Assignment: Here are some records; copy every line that holds the word "Morocco".

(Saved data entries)
--- --- ---

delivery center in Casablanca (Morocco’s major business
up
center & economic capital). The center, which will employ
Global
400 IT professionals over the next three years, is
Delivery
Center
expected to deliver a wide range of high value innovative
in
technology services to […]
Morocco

--- --- ---

Exercise answer:
delivery center in Casablanca (Morocco’s major business
Morocco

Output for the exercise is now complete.